Historic figures make Wolverton Park their home

The award wining redevelopment of Wolverton Park has welcomed two new larger than life residents.

Places for People, the property group behind the redevelopment of Wolverton Park, and Milton Keynes Council has installed two eight metre high statues to straddle either side of the Grand Union Canal.

A number of influences from Wolverton’s past and present are reflected in the two statues, which have been created by renowned sculptor Martin Heron.

In a nod to Wolverton’s Grade II history one of the sculptures features the historic ‘bloomer’ steam locomotive built at Wolverton Works in the mid-nineteenth century, while rail tracks form the figure’s body. The material used is corten steel, developed in the USA during the 1950s for the railroads.

On the other side of the Grand Union Canal stands an imposing stainless steel figure which features a velodrome that once existed in Wolverton Park, and a group of cyclists including penny-farthings and modern day bikes racing along its arm.

The artwork is the result of extensive engagement with the local community. Workshops were held with 100 local residents and groups, and the designs were showcased at a heritage open day at Wolverton Park which attracted 2,000 people.

Elliott Stiling, Sales Director at Wolverton Park said: “We have put a great deal of thought and effort into the communal spaces at Wolverton because they are so important in making the difference between a place to just live and a vibrant community.

“We’re really delighted with Martin’s sculptures and they look perfectly at home, in such a grand setting.

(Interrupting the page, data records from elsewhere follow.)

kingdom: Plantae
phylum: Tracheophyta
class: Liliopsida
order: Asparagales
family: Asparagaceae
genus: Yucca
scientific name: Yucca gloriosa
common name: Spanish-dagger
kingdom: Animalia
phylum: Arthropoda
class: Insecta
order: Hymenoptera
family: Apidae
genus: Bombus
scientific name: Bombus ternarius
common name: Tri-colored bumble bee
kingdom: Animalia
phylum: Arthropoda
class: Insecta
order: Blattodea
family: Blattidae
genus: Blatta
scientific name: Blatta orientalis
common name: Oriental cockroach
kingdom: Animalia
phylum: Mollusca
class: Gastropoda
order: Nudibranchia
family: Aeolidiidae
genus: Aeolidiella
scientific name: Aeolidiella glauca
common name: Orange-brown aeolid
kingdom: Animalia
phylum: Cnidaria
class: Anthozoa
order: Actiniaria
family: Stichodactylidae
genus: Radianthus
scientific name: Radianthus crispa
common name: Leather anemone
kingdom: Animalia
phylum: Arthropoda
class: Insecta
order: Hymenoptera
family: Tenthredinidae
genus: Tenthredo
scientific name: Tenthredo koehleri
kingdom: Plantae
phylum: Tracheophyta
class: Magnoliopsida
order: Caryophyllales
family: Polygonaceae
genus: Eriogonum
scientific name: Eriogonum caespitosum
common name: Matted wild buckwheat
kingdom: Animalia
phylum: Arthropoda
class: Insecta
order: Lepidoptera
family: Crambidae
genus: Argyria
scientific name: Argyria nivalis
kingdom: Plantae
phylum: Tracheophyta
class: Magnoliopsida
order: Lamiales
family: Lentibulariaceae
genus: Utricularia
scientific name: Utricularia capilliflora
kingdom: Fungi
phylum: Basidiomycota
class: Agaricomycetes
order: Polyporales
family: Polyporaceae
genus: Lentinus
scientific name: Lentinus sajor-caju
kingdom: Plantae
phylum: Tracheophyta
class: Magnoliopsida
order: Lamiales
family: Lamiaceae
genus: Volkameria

We’re sure they will become part of the fabric of the site and be talked about by the local community in years to come, as part of the wider history of Wolverton Park.”

Wolverton Park is a Grade II former railways works in Milton Keynes, which has been redeveloped to provide new housing, leisure and commercial facilities. The site is now home to 300 new family properties, 2.5 acres of open green space, and some 3000 sq meters of office and commercial units.

Last year it was named as one of the top five developments in the world at a ceremony in Los Angeles. It was the only British winner and picked up the prize from the Urban Land Institute alongside four other developments – three in America, and one in Singapore.